Case ID: f-appx_603/html/0631-01.html
Source: Caselaw Access Project
Author: {"author": "", "license": "Public Domain", "url": "https://static.case.law/"}
Date Created: 2024-08-24T03:29:51.129683

Cesar Ernesto SANCHEZ-RAMIREZ, Plaintiff-Appellant, v. The CONSULATE GENERAL OF MEXICO IN SAN FRANCISCO, CALIFORNIA, Defendant-Appellee.
    No. 13-16791.
    United States Court of Appeals, Ninth Circuit.
    Submitted May 13, 2015.
    
    Filed May 18, 2015.
    Cesar Ernesto Sanehez-Ramirez, San Bruno, CA, pro se.
    Christopher A. Kerosky, Esquire, Counsel, Wilson Purves, Esquire, Kerosky, Purves & Bogue, Kent Michael Roger, Matthew Weiler, Esquire, Morgan Lewis & Bockius LLP, San Francisco, CA, for Defendant-Appellee.
    
      Before: LEAVY, CALLAHAN, and M. SMITH, Circuit Judges.
    
      
       The panel unanimously concludes this case is suitable for decision without oral argument. See Fed. R.App. P. 34(a)(2).
    
   MEMORANDUM

Cesar Ernesto Sanchez-Ramirez appeals pro se from the district court’s judgment dismissing his action alleging various claims arising from his employment with the Consulate General of Mexico in San Francisco. We have jurisdiction under 28 U.S.C. § 1291. We review de novo the district court’s determination of immunity under the Foreign Sovereign Immunities Act of 1976. Embassy of the Arab Republic of Egypt v. Lasheen, 603 F.3d 1166, 1170 (9th Cir.2010). We affirm.

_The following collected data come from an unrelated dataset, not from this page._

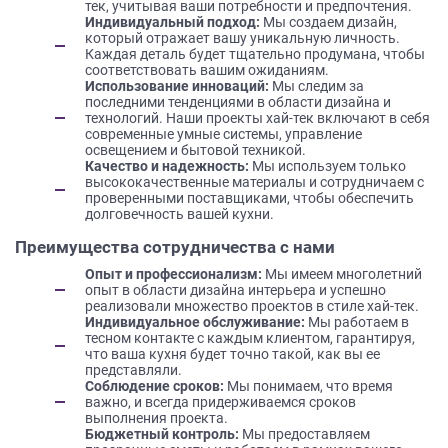
тек, учитывая ваши потребности и предпочтения.
Индивидуальный подход:
Мы создаем дизайн,
который отражает вашу уникальную личность.
Каждая деталь будет тщательно продумана, чтобы
соответствовать вашим ожиданиям.
Использование инноваций:
Мы следим за
последними тенденциями в области дизайна и
технологий. Наши проекты хай-тек включают в себя
современные умные системы, управление
освещением и бытовой техникой.
Качество и надежность:
Мы используем только
высококачественные материалы и сотрудничаем с
проверенными поставщиками, чтобы обеспечить
долговечность вашей кухни.
Преимущества сотрудничества с нами
Опыт и профессионализм:
Мы имеем многолетний
опыт в области дизайна интерьера и успешно
реализовали множество проектов в стиле хай-тек.
Индивидуальное обслуживание:
Мы работаем в
тесном контакте с каждым клиентом, гарантируя,
что ваша кухня будет точно такой, как вы ее
представляли.
Соблюдение сроков:
Мы понимаем, что время
важно, и всегда придерживаемся сроков
выполнения проекта.
Бюджетный контроль:
Мы предоставляем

. The district court properly dismissed this case for lack of subject matter jurisdiction because Sanchez-Ramirez failed to show that his employment fell within the commercial activity exception to immunity. See Terenkian v. Republic of Iraq, 694 F.3d 1122, 1127, 1132 (9th Cir.2012) (a plaintiff has the burden of establishing that the foreign state is not entitled to immunity; the commercial activity exception applies only where a foreign state “exercises those powers that can also be exercised by private citizens, or when it acts in the manner of a private player within the market, but not when it exercises those powers peculiar to sovereigns.” (citation and internal quotation marks omitted)).

We do not consider matters not specifically and distinctly raised and argued in the opening brief, or arguments and allegations raised for the first time on appeal. See Padgett v. Wright, 587 F.3d 983, 985 n. 2 (9th Cir.2009) (per curiam).

AFFIRMED. 
      
       This disposition is not appropriate for publication and is not precedent except as provided by 9th Cir. R. 36-3.